Crude oil holds above $43/barrel

PTI Singapore | Updated on January 22, 2018 Published on November 26, 2015


Oil prices held above $43 a barrel in Asia today after US commercial crude supplies rose at a slower pace while jitters over the shooting down by Turkey of a Russian warplane lingered.

Data from the US Department of Energy released yesterday showed the country’s commercial crude supplies rose 1.0 million barrels for the week ended November 20.

The increase for a ninth straight week kept supplies more than 100 million barrels above the five-year seasonal average and further confirmed the supply glut that has depressed prices for over a year.

However, analysts noted that the increase was not as much as in previous rises and could be positive for prices in the longer term.

The inventories data was followed by a report from oil field services firm Baker Hughes showing US oil drilling rigs in operation fell by nine to 555, indicating an ease in activities.

“US crude oil inventories are not increasing as much as before, so this is giving the market some bullish sentiment,” said Daniel Ang, an investment analyst with Phillip Futures in Singapore.

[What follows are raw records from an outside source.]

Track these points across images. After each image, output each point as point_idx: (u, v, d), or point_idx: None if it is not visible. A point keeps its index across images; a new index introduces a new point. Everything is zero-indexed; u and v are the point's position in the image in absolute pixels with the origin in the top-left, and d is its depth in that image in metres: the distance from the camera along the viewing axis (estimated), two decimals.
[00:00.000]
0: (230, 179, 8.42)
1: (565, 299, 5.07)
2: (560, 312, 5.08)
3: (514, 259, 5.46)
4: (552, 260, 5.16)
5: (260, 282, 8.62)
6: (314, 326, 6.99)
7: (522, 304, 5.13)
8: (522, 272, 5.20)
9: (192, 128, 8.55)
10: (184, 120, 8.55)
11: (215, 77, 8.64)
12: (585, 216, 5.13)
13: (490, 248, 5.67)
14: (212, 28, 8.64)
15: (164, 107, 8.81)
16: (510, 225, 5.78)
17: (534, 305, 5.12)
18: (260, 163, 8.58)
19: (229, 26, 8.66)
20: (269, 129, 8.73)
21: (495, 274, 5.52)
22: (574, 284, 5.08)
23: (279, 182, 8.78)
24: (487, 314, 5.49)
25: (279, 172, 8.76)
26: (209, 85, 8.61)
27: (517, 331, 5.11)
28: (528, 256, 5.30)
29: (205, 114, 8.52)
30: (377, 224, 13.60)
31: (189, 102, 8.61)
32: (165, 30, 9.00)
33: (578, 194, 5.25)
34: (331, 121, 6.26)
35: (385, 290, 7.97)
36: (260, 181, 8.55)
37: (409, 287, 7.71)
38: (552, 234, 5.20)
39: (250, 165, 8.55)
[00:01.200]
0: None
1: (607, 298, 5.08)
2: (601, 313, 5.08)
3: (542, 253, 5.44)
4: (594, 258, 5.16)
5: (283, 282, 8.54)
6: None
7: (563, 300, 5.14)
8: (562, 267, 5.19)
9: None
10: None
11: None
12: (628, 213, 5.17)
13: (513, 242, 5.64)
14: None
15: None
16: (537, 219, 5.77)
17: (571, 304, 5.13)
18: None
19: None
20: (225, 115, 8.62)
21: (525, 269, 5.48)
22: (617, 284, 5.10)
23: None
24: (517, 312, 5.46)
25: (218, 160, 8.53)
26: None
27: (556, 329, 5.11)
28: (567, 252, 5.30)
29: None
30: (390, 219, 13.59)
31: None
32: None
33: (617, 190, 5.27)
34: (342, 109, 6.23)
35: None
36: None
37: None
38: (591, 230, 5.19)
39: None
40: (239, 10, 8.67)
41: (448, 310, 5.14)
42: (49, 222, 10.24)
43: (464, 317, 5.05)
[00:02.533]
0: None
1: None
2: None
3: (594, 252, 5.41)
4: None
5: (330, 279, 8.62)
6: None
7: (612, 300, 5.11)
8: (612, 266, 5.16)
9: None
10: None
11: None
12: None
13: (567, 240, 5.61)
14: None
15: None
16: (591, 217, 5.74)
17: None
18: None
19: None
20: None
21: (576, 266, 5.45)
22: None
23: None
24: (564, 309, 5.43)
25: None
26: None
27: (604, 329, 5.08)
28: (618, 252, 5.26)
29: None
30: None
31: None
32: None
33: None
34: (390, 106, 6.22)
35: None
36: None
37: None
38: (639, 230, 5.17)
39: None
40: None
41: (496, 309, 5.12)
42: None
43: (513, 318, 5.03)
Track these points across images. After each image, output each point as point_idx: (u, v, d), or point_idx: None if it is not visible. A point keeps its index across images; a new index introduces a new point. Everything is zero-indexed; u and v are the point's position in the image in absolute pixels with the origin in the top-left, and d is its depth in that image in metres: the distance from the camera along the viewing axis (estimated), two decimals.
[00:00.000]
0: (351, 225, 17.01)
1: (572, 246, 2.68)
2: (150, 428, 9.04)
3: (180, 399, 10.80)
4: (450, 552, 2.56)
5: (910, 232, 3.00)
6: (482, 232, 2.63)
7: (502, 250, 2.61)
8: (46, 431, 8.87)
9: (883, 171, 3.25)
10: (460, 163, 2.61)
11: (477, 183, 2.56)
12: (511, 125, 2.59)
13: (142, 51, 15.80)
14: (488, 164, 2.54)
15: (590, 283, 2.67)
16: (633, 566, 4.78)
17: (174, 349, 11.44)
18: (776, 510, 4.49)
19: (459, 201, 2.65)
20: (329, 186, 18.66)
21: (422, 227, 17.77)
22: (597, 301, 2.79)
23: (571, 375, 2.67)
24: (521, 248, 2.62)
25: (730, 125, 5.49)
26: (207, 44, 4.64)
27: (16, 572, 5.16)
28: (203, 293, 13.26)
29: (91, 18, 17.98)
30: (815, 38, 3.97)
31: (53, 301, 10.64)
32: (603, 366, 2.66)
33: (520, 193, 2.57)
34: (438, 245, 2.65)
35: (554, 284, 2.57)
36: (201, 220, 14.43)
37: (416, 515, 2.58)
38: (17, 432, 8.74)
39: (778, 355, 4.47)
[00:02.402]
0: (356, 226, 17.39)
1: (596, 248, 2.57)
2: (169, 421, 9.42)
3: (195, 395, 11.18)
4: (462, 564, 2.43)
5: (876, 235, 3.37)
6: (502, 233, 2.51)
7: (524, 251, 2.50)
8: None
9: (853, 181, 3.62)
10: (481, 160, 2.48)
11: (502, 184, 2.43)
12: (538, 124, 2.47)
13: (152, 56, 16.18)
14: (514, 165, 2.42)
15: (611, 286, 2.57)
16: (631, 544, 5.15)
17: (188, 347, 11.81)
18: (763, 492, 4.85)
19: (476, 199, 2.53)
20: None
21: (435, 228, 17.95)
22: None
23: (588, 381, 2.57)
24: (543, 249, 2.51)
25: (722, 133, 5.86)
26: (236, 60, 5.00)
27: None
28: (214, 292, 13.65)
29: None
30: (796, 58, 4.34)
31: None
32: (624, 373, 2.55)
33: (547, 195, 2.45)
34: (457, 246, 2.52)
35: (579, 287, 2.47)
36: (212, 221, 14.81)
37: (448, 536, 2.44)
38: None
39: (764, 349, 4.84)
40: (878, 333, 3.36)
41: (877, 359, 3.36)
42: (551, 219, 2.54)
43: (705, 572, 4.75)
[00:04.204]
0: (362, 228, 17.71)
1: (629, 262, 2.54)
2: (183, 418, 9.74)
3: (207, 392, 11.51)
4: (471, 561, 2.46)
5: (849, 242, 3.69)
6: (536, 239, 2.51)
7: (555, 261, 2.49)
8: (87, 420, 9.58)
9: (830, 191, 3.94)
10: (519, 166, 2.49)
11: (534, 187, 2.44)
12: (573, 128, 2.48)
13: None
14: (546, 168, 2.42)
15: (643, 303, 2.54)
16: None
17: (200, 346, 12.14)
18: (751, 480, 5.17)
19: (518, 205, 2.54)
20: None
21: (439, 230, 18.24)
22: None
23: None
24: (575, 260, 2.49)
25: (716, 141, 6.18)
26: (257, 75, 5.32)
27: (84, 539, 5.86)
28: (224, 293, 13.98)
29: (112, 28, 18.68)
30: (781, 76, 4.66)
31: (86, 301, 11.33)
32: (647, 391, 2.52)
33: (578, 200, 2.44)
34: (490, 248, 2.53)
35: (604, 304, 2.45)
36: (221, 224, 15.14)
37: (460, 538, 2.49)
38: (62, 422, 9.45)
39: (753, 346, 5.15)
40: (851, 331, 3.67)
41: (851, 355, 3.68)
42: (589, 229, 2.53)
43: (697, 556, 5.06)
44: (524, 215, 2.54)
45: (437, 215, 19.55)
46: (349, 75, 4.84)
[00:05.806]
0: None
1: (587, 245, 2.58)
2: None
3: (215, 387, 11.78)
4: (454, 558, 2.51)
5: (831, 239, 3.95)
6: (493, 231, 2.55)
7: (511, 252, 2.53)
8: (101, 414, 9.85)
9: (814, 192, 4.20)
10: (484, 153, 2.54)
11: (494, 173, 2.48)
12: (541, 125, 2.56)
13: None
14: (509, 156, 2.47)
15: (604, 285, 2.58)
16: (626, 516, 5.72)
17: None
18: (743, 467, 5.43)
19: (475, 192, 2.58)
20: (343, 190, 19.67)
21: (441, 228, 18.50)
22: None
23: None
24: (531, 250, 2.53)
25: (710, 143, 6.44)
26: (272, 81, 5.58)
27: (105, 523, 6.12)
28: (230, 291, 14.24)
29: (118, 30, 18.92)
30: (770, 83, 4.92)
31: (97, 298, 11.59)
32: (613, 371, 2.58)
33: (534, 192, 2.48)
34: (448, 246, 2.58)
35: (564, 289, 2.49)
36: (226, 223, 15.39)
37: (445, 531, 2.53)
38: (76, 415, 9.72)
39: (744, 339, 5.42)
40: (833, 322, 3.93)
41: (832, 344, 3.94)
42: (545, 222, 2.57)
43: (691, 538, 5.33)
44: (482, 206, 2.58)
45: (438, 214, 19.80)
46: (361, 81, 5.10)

At around 0115 GMT, US benchmark West Texas Intermediate for delivery in January was up eight cents at $43.12 and Brent crude for January was trading seven cents higher at $46.24.

Durable goods orders

Ang said a report that durable goods orders in the United States, a barometer of the health of the world’s biggest economy, came in better than expected was also helping to perk up sentiment.

Russia-Turkey tensions

Prices rose after Turkey downed a Russian warplane on the Syrian border on Tuesday, due to fears that any escalation of the conflict would affect crude supplies.

“There are still tensions going on and they are giving a bullish push to prices,” Ang said. “Tensions are still playing a part in the whole oil landscape.”

Russia had yesterday accused Turkey of a “planned provocation” and a rescued pilot of the targeted jet said that no warning had been given.